En 2016, à la demande de la marque, Dora Baghriche a décliné « Still Life » pour inventer « Still Life in Rio » que je trouve très différent. Il est ainsi décrit : « L’art de la lumière s’exprime pleinement avec cette nouvelle création, mais il s’agit du rayonnement de l’astre, de la lueur originelle, qui convient parfaitement à ce parfum solaire. Exotique et lumineux, Still Life in Rio est un nouveau cocktail inédit avec son départ de yuzu, de gingembre, de menthe et d’essence de citron, il s’épanouit et se réchauffe avec l’alliance de poivres, de piment baies, et d’eau de coco, emportés par l’essence de Rhum et de baume de Copahu du Brésil ». Dès la vaporisation, il m’a fait penser à un aromatique classique mais il ne faut pas s’y fier. Comme son prédécesseur, l’ouverture est assez explosive avec des notes de yuzu, de gingembre très présent, de menthe, de citron et de mandarine puis le coeur se fait très épicé avec la baie de piments, les poivres noirs et rose et s’arrondit, avec toujours cet accent gourmand, en s’enrichissant d’un accord eau de coco. Le fond de rhum, de baume de copahu est très rond et liquoreux mais jamais écoeurant car il est contrebalancé par des notes cuirées. Sur ma peau, j’ai préféré quand même l’original même si je trouve les deux parfums très différents et intéressants. Je pourrais porter les deux mais j’ai quand même une préférence pour « Still Life ».
« Gardénia Antigua est une réinterprétation olfactive de l’île d’Antigua, le petit paradis de Giorgio Armani où il aime passer de précieux moments. De la même façon que la lumière et le soleil créent des reflets uniques sur les eaux d’Antigua, ce parfum unisexe symbolise l’harmonie parfaite entre des notes lumineuses et chaudes. Le parfum de la fleur de gardénia se voit atténué par une fraîcheur marine iodée et des notes de mandarine ». J’aime beaucoup la collection Armani Privé et pourtant, l’an dernier à sa sortie, j’étais complètement passé à côté de « Gardénia Antigua ». Je l’ai découvert lors de mon dernier passage à Paris et vraiment, c’est l’un de mes coups de coeur dans la marque.
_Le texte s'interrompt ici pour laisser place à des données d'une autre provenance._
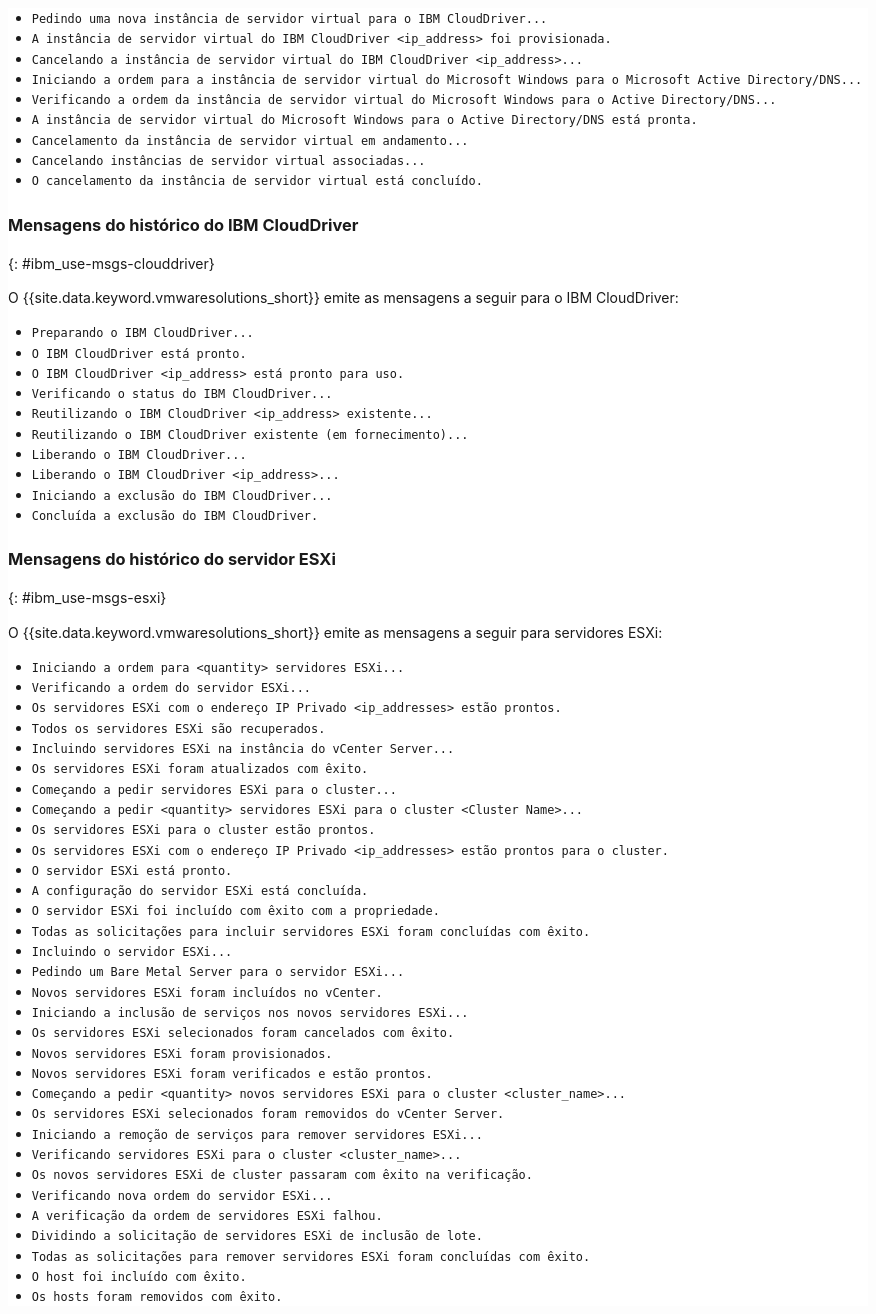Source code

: * ``Pedindo uma nova instância de servidor virtual para o IBM CloudDriver...``
* ``A instância de servidor virtual do IBM CloudDriver <ip_address> foi provisionada.``
* ``Cancelando a instância de servidor virtual do IBM CloudDriver <ip_address>...``
* ``Iniciando a ordem para a instância de servidor virtual do Microsoft Windows para o Microsoft Active Directory/DNS...``
* ``Verificando a ordem da instância de servidor virtual do Microsoft Windows para o Active Directory/DNS...``
* ``A instância de servidor virtual do Microsoft Windows para o Active Directory/DNS está pronta.``
* ``Cancelamento da instância de servidor virtual em andamento...``
* ``Cancelando instâncias de servidor virtual associadas...``
* ``O cancelamento da instância de servidor virtual está concluído.``

### Mensagens do histórico do IBM CloudDriver
{: #ibm_use-msgs-clouddriver}

O {{site.data.keyword.vmwaresolutions_short}} emite as mensagens a seguir para o IBM CloudDriver:

* ``Preparando o IBM CloudDriver...``
* ``O IBM CloudDriver está pronto.``
* ``O IBM CloudDriver <ip_address> está pronto para uso.``
* ``Verificando o status do IBM CloudDriver...``
* ``Reutilizando o IBM CloudDriver <ip_address> existente...``
* ``Reutilizando o IBM CloudDriver existente (em fornecimento)...``
* ``Liberando o IBM CloudDriver...``
* ``Liberando o IBM CloudDriver <ip_address>...``
* ``Iniciando a exclusão do IBM CloudDriver...``
* ``Concluída a exclusão do IBM CloudDriver.``

### Mensagens do histórico do servidor ESXi
{: #ibm_use-msgs-esxi}

O {{site.data.keyword.vmwaresolutions_short}} emite as mensagens a seguir para servidores ESXi:

* ``Iniciando a ordem para <quantity> servidores ESXi...``
* ``Verificando a ordem do servidor ESXi...``
* ``Os servidores ESXi com o endereço IP Privado <ip_addresses> estão prontos.``
* ``Todos os servidores ESXi são recuperados.``
* ``Incluindo servidores ESXi na instância do vCenter Server...``
* ``Os servidores ESXi foram atualizados com êxito.``
* ``Começando a pedir servidores ESXi para o cluster...``
* ``Começando a pedir <quantity> servidores ESXi para o cluster <Cluster Name>...``
* ``Os servidores ESXi para o cluster estão prontos.``
* ``Os servidores ESXi com o endereço IP Privado <ip_addresses> estão prontos para o cluster.``
* ``O servidor ESXi está pronto.``
* ``A configuração do servidor ESXi está concluída.``
* ``O servidor ESXi foi incluído com êxito com a propriedade.``
* ``Todas as solicitações para incluir servidores ESXi foram concluídas com êxito.``
* ``Incluindo o servidor ESXi...``
* ``Pedindo um Bare Metal Server para o servidor ESXi...``
* ``Novos servidores ESXi foram incluídos no vCenter.``
* ``Iniciando a inclusão de serviços nos novos servidores ESXi...``
* ``Os servidores ESXi selecionados foram cancelados com êxito.``
* ``Novos servidores ESXi foram provisionados.``
* ``Novos servidores ESXi foram verificados e estão prontos.``
* ``Começando a pedir <quantity> novos servidores ESXi para o cluster <cluster_name>...``
* ``Os servidores ESXi selecionados foram removidos do vCenter Server.``
* ``Iniciando a remoção de serviços para remover servidores ESXi...``
* ``Verificando servidores ESXi para o cluster <cluster_name>...``
* ``Os novos servidores ESXi de cluster passaram com êxito na verificação.``
* ``Verificando nova ordem do servidor ESXi...``
* ``A verificação da ordem de servidores ESXi falhou.``
* ``Dividindo a solicitação de servidores ESXi de inclusão de lote.``
* ``Todas as solicitações para remover servidores ESXi foram concluídas com êxito.``
* ``O host foi incluído com êxito.``
* ``Os hosts foram removidos com êxito.``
Le départ est à la fois très « juteux » avec une très belle essence de mandarine, et floral avec des notes de néroli, le coeur, construit autour d’un accord de gardénia enveloppé de jasmin sambac très rond et légèrement animal me plait beaucoup. Le fond de patchouli, d’ambroxan et de muscs blancs lui donne une facette très « propre » et envoûtante. Ce parfum, sorti en 2021, est vraiment une trouvaille. Sur ma peau, il a un petit côté addictif et vintage à la fois. C’est un gardénia comme je les aime, profond, floral et quand même un peu singulier. J’espère qu’il rencontrera son public.
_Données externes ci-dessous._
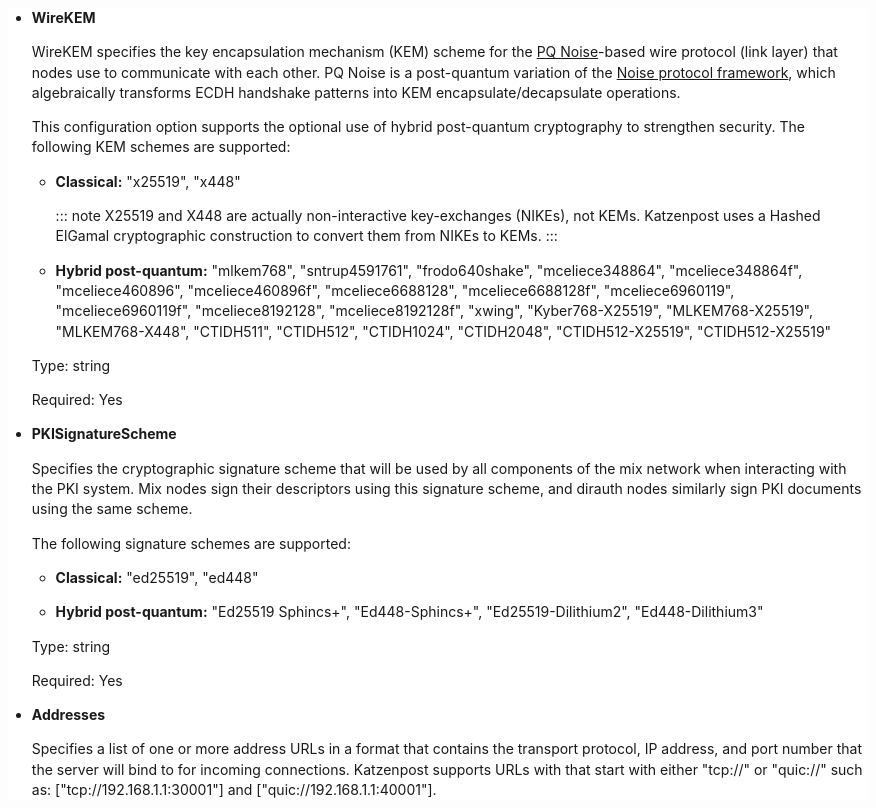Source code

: -   **WireKEM**

    WireKEM specifies the key encapsulation mechanism (KEM) scheme for
    the [PQ Noise](https://eprint.iacr.org/2022/539)-based wire protocol
    (link layer) that nodes use to communicate with each other. PQ Noise
    is a post-quantum variation of the [Noise protocol
    framework](https://noiseprotocol.org/), which algebraically
    transforms ECDH handshake patterns into KEM encapsulate/decapsulate
    operations.

    This configuration option supports the optional use of hybrid
    post-quantum cryptography to strengthen security. The following KEM
    schemes are supported:

    -   **Classical:** \"x25519\", \"x448\"

        ::: note
        X25519 and X448 are actually non-interactive key-exchanges
        (NIKEs), not KEMs. Katzenpost uses a Hashed ElGamal
        cryptographic construction to convert them from NIKEs to KEMs.
        :::

    -   **Hybrid post-quantum:** \"mlkem768\", \"sntrup4591761\",
        \"frodo640shake\", \"mceliece348864\", \"mceliece348864f\",
        \"mceliece460896\", \"mceliece460896f\", \"mceliece6688128\",
        \"mceliece6688128f\", \"mceliece6960119\", \"mceliece6960119f\",
        \"mceliece8192128\", \"mceliece8192128f\", \"xwing\",
        \"Kyber768-X25519\", \"MLKEM768-X25519\", \"MLKEM768-X448\",
        \"CTIDH511\", \"CTIDH512\", \"CTIDH1024\", \"CTIDH2048\",
        \"CTIDH512-X25519\", \"CTIDH512-X25519\"

    Type: string

    Required: Yes

-   **PKISignatureScheme**

    Specifies the cryptographic signature scheme that will be used by
    all components of the mix network when interacting with the PKI
    system. Mix nodes sign their descriptors using this signature
    scheme, and dirauth nodes similarly sign PKI documents using the
    same scheme.

    The following signature schemes are supported:

    -   **Classical:** \"ed25519\", \"ed448\"

    -   **Hybrid post-quantum:** \"Ed25519 Sphincs+\",
        \"Ed448-Sphincs+\", \"Ed25519-Dilithium2\", \"Ed448-Dilithium3\"

    Type: string

    Required: Yes

-   **Addresses**

    Specifies a list of one or more address URLs in a format that
    contains the transport protocol, IP address, and port number that
    the server will bind to for incoming connections. Katzenpost
    supports URLs with that start with either \"tcp://\" or \"quic://\"
    such as: \[\"tcp://192.168.1.1:30001\"\] and
    \[\"quic://192.168.1.1:40001\"\].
J’ai encore beaucoup à découvrir du travail de Dora Baghirche. Je me rends compte que j’aime bien sa signature. En faisant quelques petites recherches pour écrire cet article, je me suis rendu-compte que je rentrais dans son univers très facilement et que, malgré une belle personnalité, ses parfums sont faciles à porter et plaisants. Je leur trouve toujours un petit côté qui donne envie d’y revenir.